What do you do when your best leader rarely plays?
For Purdue, you struggle.
And yes, with a four-game losing streak that has dropped the youthful Boilers to 13-9 and likely ended their NCAA tourney hopes, struggle is everywhere you look.
Consider coach Matt Painter calls senior forward Travis Carroll the Boilers' best leader. In a lot of ways, that's a good thing. Carroll does things the right way on and off the court. He always has. He cares about the team and the sport. He always has.
But the 6-9 senior from Danville, Ind., lacks the skill and athleticism to be a Big Ten factor. He has never turned his high school offensive prowess into college productivity.
So more and more Carroll watches games rather than play in them. For the season he averages 7.7 minutes, 1.6 points and 1.4 rebounds. There's no guarantee he'll play tonight when Purdue hosts Minnesota (15-7).
Still, Carroll takes the high road, and Painter has noticed.
“He works hard; he's got a lot of patience; and he helps the younger big guys,” Painter said. “He's done a great job of coming to work every day and being committed. No matter how much he plays, he shows up the next day, he works and plugs away and always has a positive word for his teammates.”
Carroll hasn't played more than 17 minutes in a game this season. In four games, he hasn't played at all. He has 29 career starts, but 20 came as a sophomore. He's on pace to play his fewest minutes as a college player.
And yet, in a sport where action speaks louder than words, having your best leader see minimal action is a problem.
“There's no question about it,” Painter said. “You have guys who haven't been through it or aren't as accountable as your best leader, who is not out there. Travis has done everything in his power to help this program. I'm proud of what he's done. No matter what happens he's positive and does the right things and says the right things.”

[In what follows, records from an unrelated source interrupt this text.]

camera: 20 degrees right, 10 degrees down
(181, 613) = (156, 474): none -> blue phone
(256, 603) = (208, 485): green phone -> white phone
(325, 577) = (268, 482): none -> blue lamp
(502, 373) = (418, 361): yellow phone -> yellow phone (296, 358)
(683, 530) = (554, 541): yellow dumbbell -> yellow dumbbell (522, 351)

The Boilers' lack of veteran players is part of the problem. Senior guard Terone Johnson, the only player to have started every game, leads the team in scoring (12.8 points) and is second with 50 assists. But he has not shown consistent on-court leadership -- partly reflected in his 62.8 percent free throw shooting -- that is crucial for a young team.

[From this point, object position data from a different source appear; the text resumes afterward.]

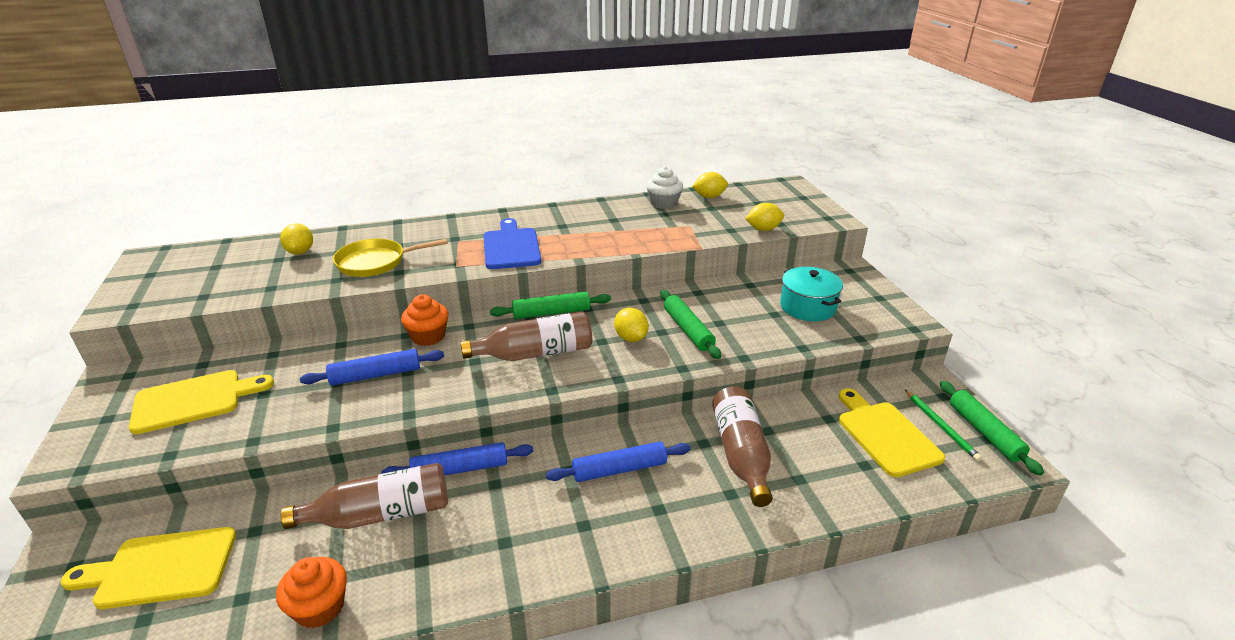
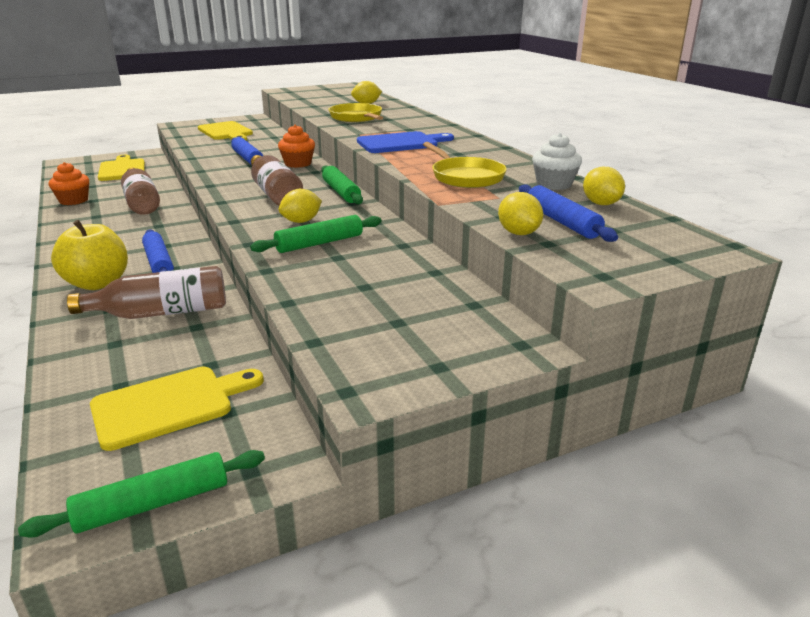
camera: 80 degrees right, 5 degrees down
(460, 469) = (177, 214): blue rolling pin -> blue rolling pin (562, 222)
(635, 231) = (465, 177): none -> yellow pan
(667, 514) = (98, 283): none -> yellow apple
(807, 307) = (389, 307): turquoise pot -> none
(941, 426) = (177, 457): green pencil -> none

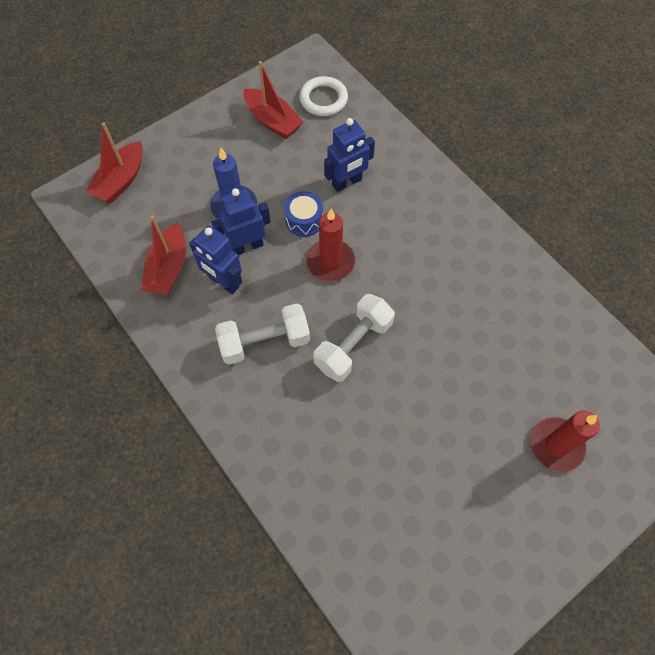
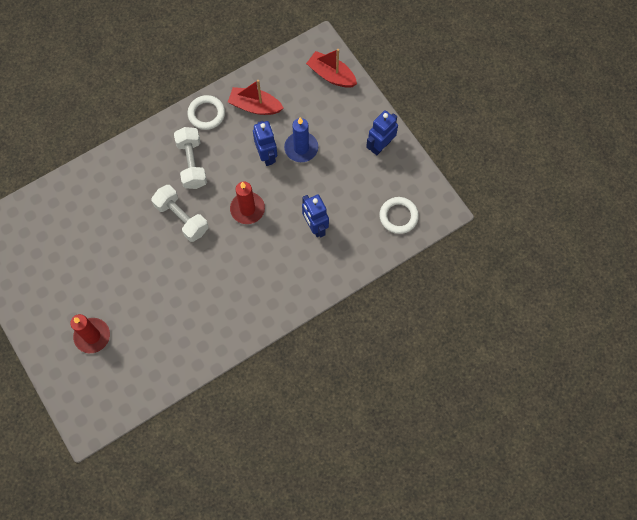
camera: 95 degrees right, 5 degrees up
(181, 332) = (206, 114): none -> white ring
(224, 282) = (240, 140): blue robot -> blue robot (380, 146)
(272, 121) = (379, 177): red boat -> none
(304, 220) = (284, 194): blue drum -> none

The two other seniors -- Sterling Carter and Errick Peck -- are in their first year in the program as fifth-year transfers. There are no scholarship juniors on the roster. Seven players are either freshmen or sophomores.
That only works when young players have a maturity beyond their years, such as former Boilers Robbie Hummel and E'Twaun Moore once did.

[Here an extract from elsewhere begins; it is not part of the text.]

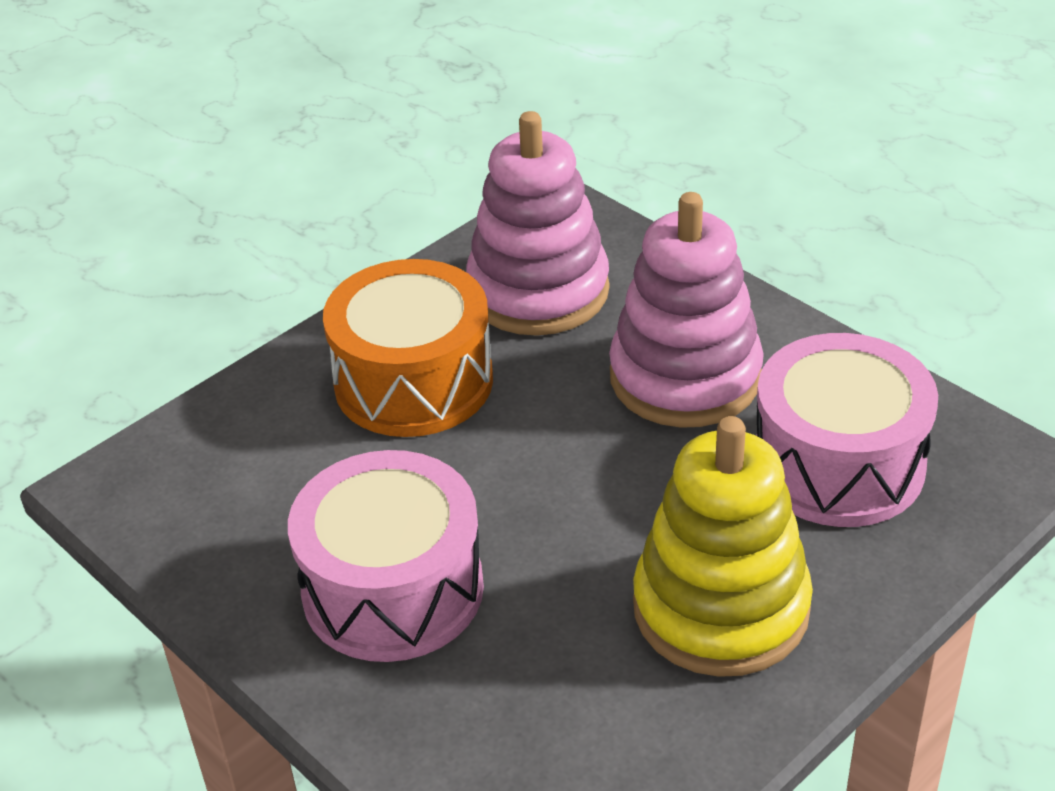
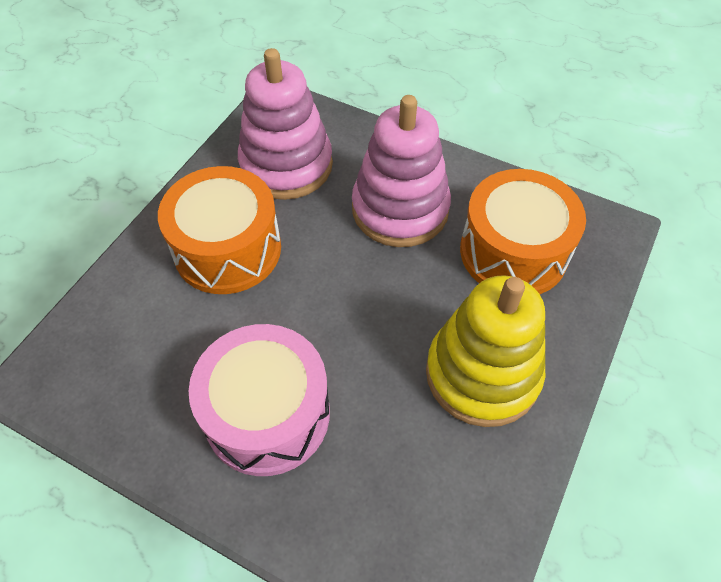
camera: 20 degrees left, 15 degrees up
(838, 464) = (513, 252): pink drum -> orange drum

These Boilers lack such youthful maturity.
“It's big,” Painter said. “You want your classes full. You want two to three seniors, and two to three juniors. We don't have that.
“Still, teams in our league are winning with youth. We have to play with a maturity. We haven't been consistent in that area. We haven't been consistent enough to win. That's what we have to be able to do.”
In the meantime Painter pushes to accelerate the maturity process.
“As a coach you try to help them and the best thing is to lead by example. So, instead of constantly talking to a player about it, they can see the example right in front of them. That allows older guys to be like assistant coaches and makes for a special dynamic in terms of getting better. It really establishes your culture, which is what you're talking about.
“Having a good basketball culture within your program starts with older guys doing what they're supposed to and making sure others are doing what they're supposed to, especially when there are no coaches present.”
As far as developing leaders, Painter said, “You try to develop a sense of accountability. Anytime somebody is accountable, he can be a leader. It's doing what you're supposed to do.
“Anybody can sit in the huddle and say the right things, but are you doing the right things. If you're doing the right things and saying the right things, then you're in a position to lead no matter what your age is. It's an action first and foremost.”
Minnesota, which beat Purdue 82-79 last month, has lost two straight and three of its last four. The losing streak came without guard Andre Hollins, who is sidelined with an ankle injury. He isn't expected to play tonight. He averages a team-leading 15.5 points.
Guard Austin Hollins averages 11.7 points and 6.3 rebounds. He has struggled with his three-point shooting, averaging just 29.7 percent beyond the arc.
Guard DeAndre Mathieu averages 11.5 points and has a team-leading 96 assists. Forward Malik Smith averages 10.6 points. Center Elliott Eliason averages 8.0 rebounds.
“It was a little bit of a blow for them to lose Andre Hollins,” Painter said. “Smith has been able to knock down some shots. He had eight threes against Nebraska. Austin Hollins is struggling with his shot, but he's been in the league a long time, does a lot of things. He can get hot and burn you. He's proven that. You have to respect him.
“We've been in position to win some games and we haven't made the necessary plays. We have to be tougher and smarter and more consistent.”